Quite startling to say the least until you figure out what's going on! But my oh my it does show off the value of letting ARC do a full range correction on your surround speaker setup! For this recording you really do have to sit in the primary seating location (ARC mic #1) or the completely surrounding sound stage is just too distracting.
The Rachmaninov pieces were presented in the more traditional sound stage, thank God. I happen to like the Kissin performances of these better, which are not as traditional as these here by Scherbakov, but again the audio quality seems quite good indeed.
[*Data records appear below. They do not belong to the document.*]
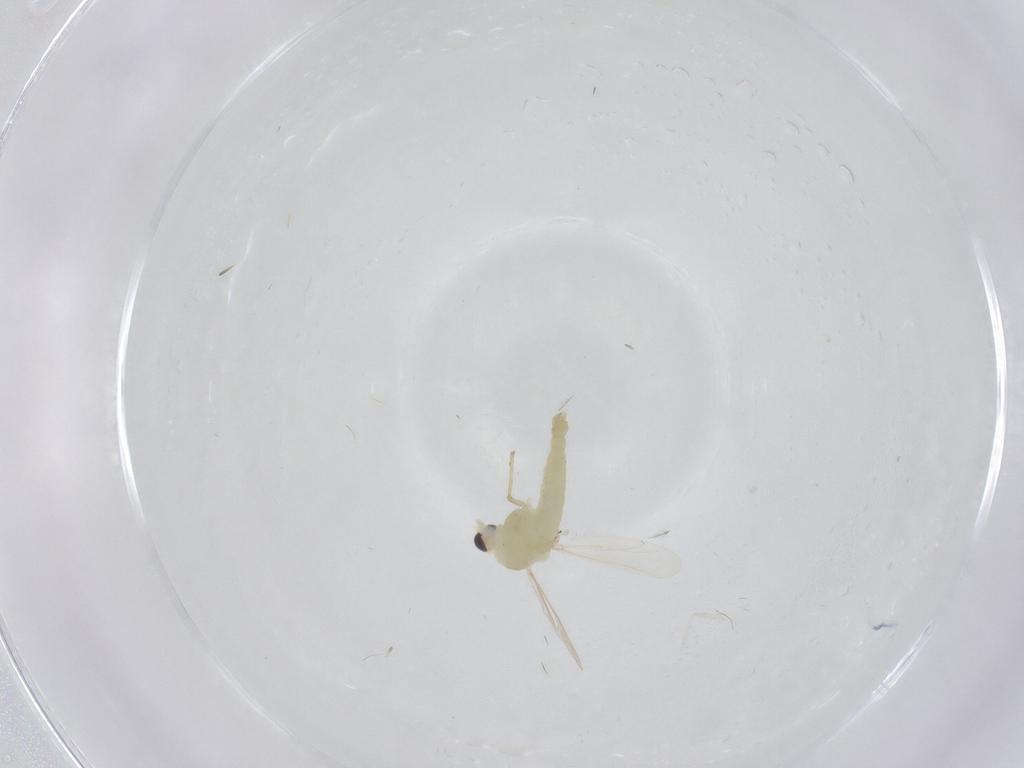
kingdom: Animalia
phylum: Arthropoda
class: Insecta
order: Diptera
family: Chironomidae
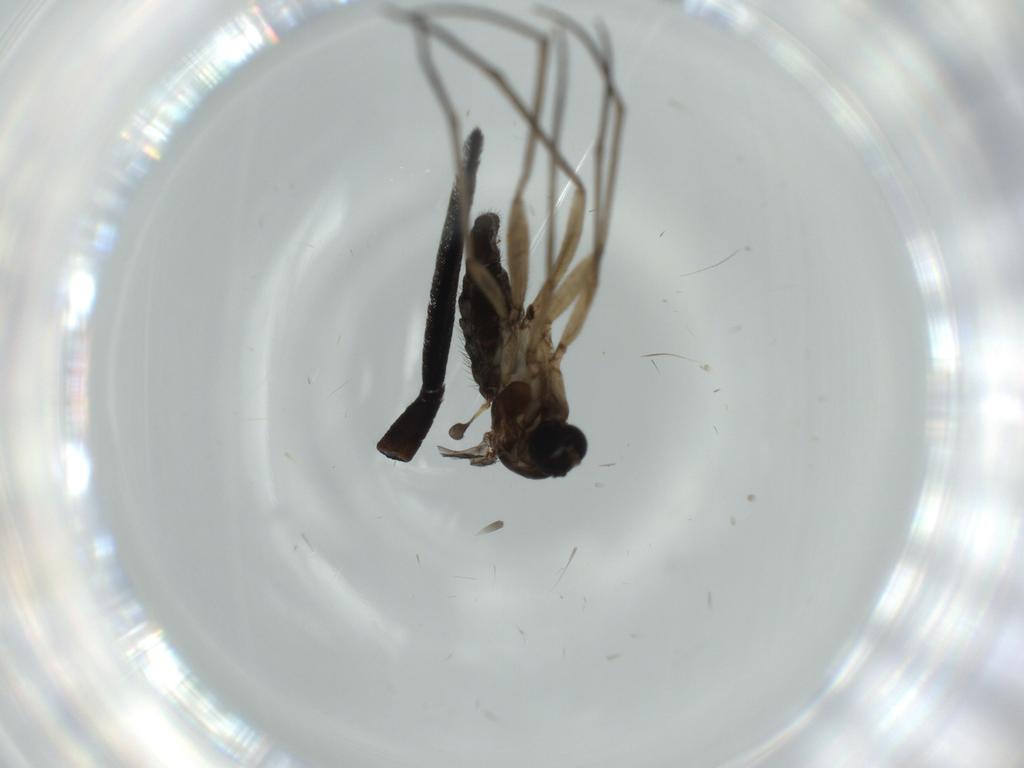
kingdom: Animalia
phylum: Arthropoda
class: Insecta
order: Diptera
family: Sciaridae
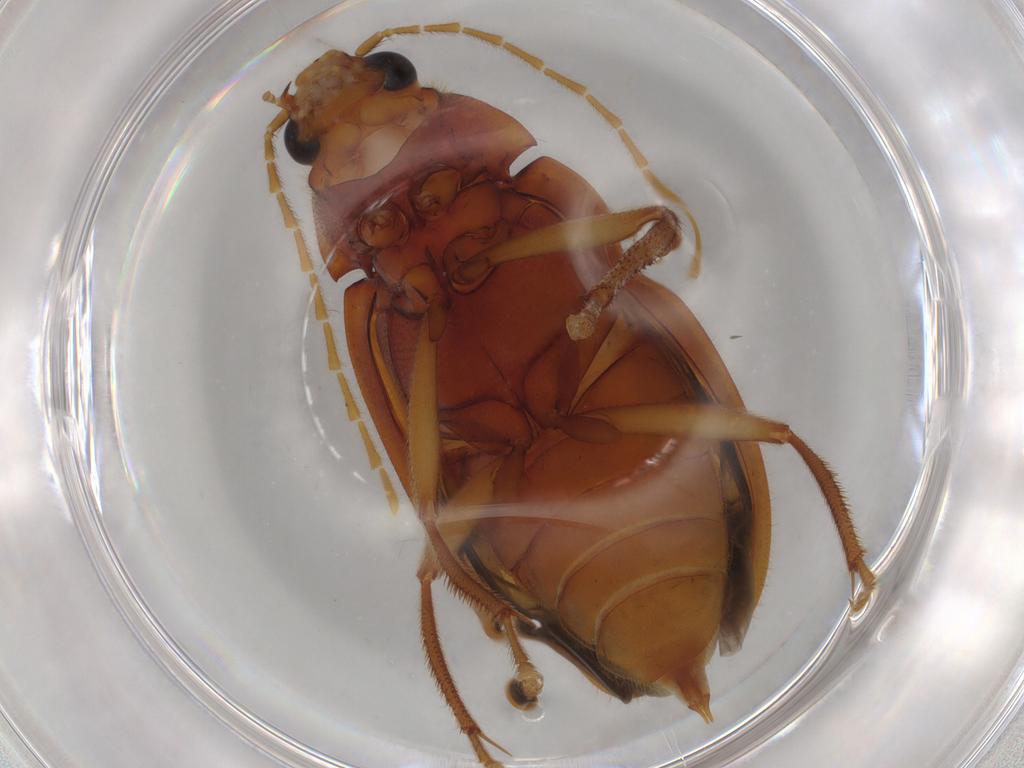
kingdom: Animalia
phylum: Arthropoda
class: Insecta
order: Coleoptera
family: Ptilodactylidae
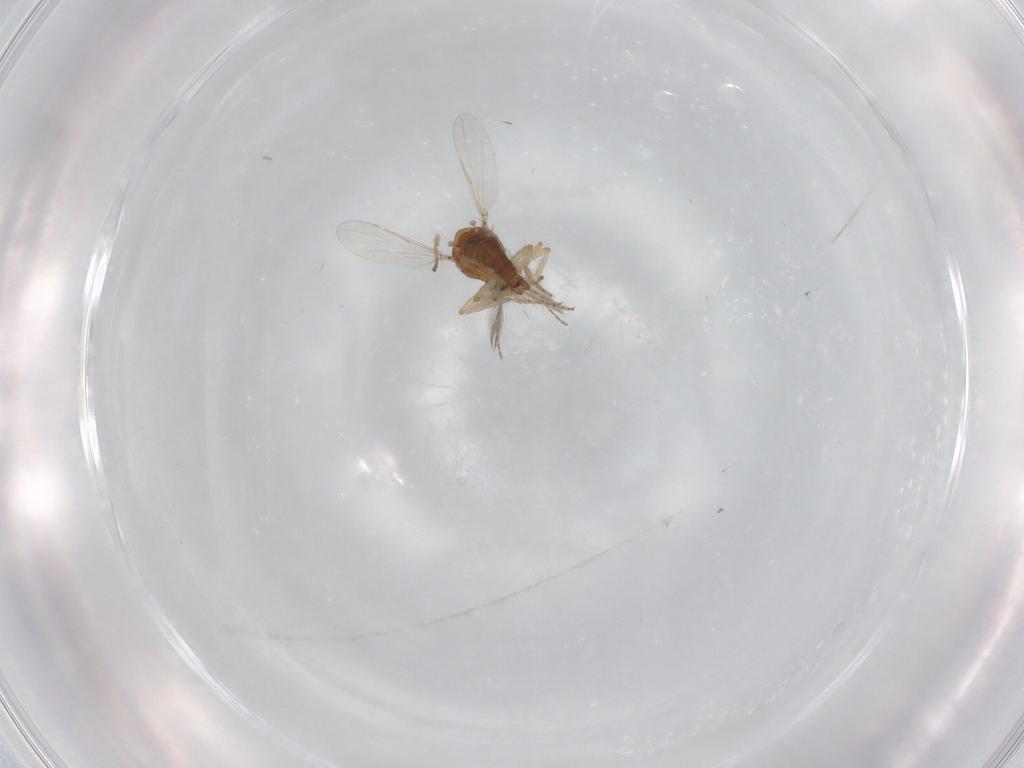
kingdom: Animalia
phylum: Arthropoda
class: Insecta
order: Diptera
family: Ceratopogonidae
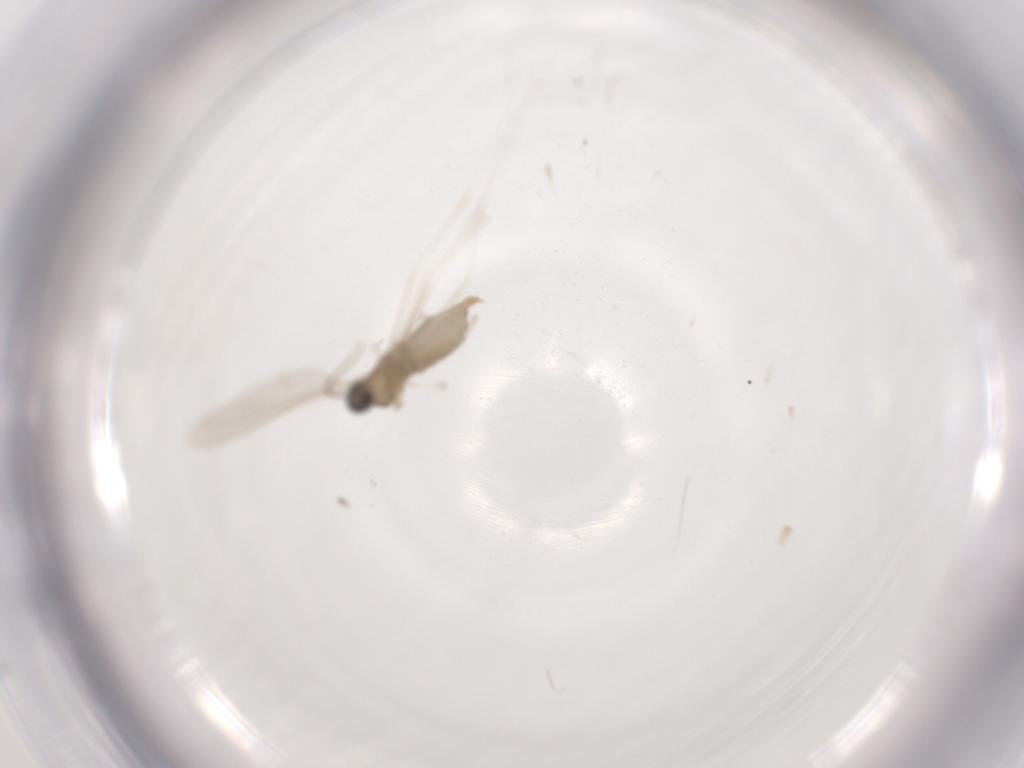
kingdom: Animalia
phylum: Arthropoda
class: Insecta
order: Diptera
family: Cecidomyiidae
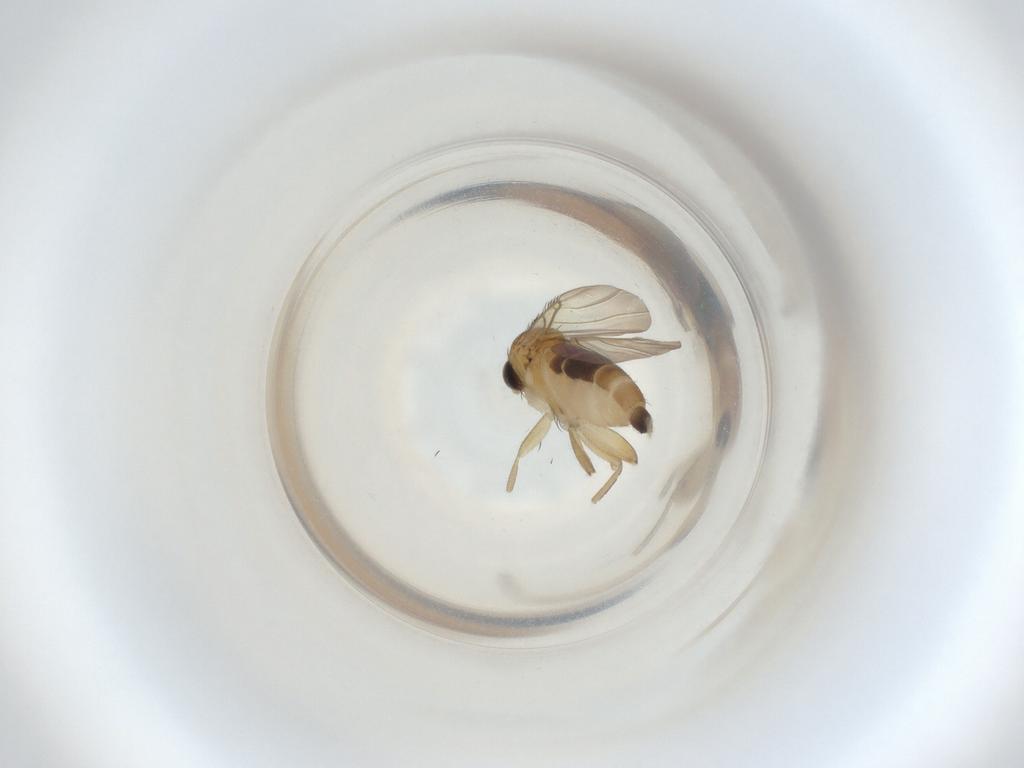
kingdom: Animalia
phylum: Arthropoda
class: Insecta
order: Diptera
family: Phoridae
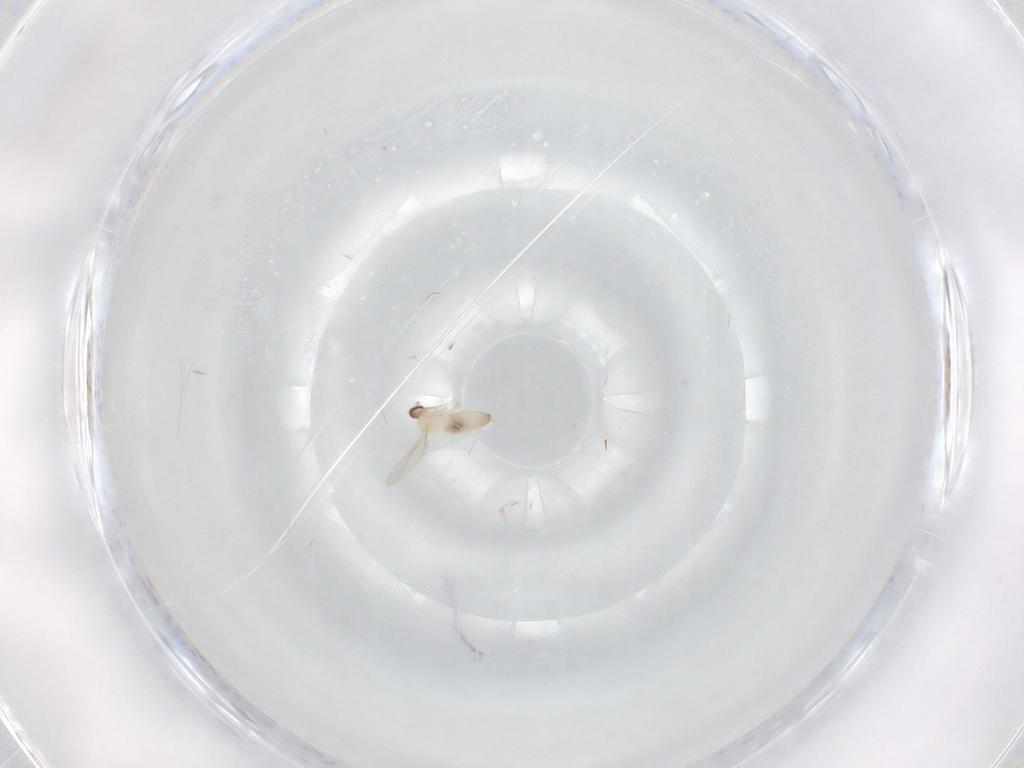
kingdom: Animalia
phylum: Arthropoda
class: Insecta
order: Diptera
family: Cecidomyiidae
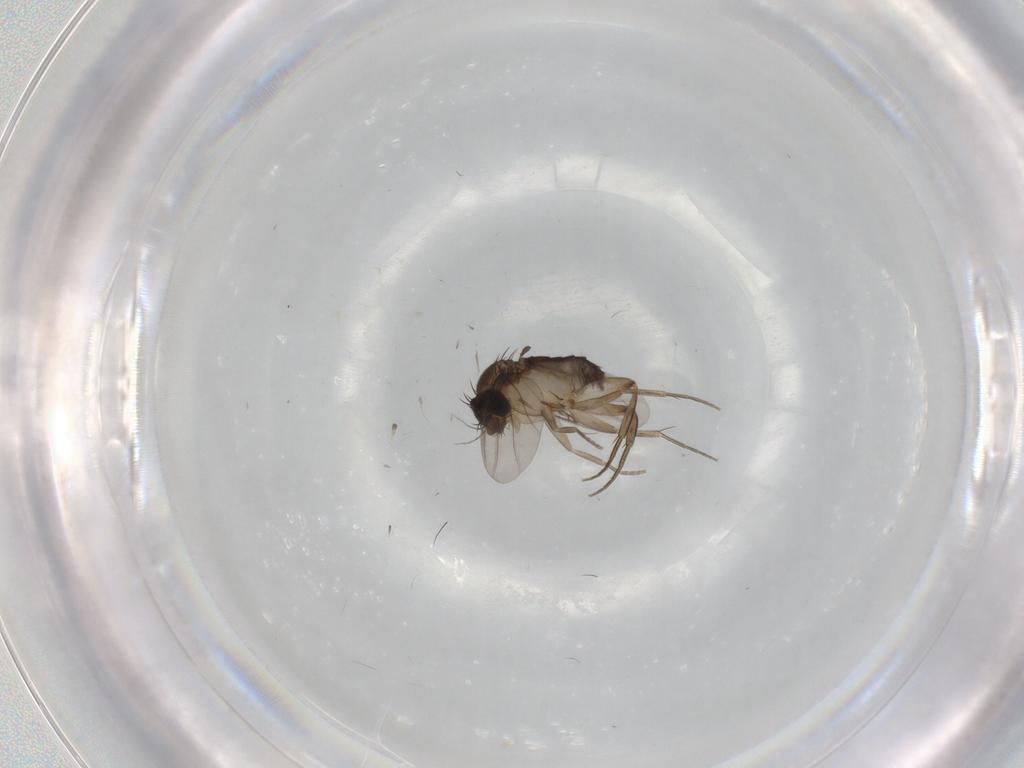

So apparently there are still some kinks to get out of the "audio-only" Blu-Ray system here. In particular it is ridiculous for them to have issued these before verifying that a PS3 still works properly after reaching the end of the disc! I mean it's only the single most popular Blu-Ray player out there -- by far.
And I suspect the resort to AVCHD as the recording format is just a hack until the Blu-Ray consortium puts their official blessing on "true" audio-only Blu-Ray discs.
And as always, the CONTENT (in this case the performances) is fundamentally more important than the TECHNOLOGY of audio delivery and reproduction, but I think these two discs show there is a lot of potential for "audio-only" Blu-Ray as time goes on and more recordings come out.
And also, of course, it sounds very VERY good indeed through an ARC'd D2!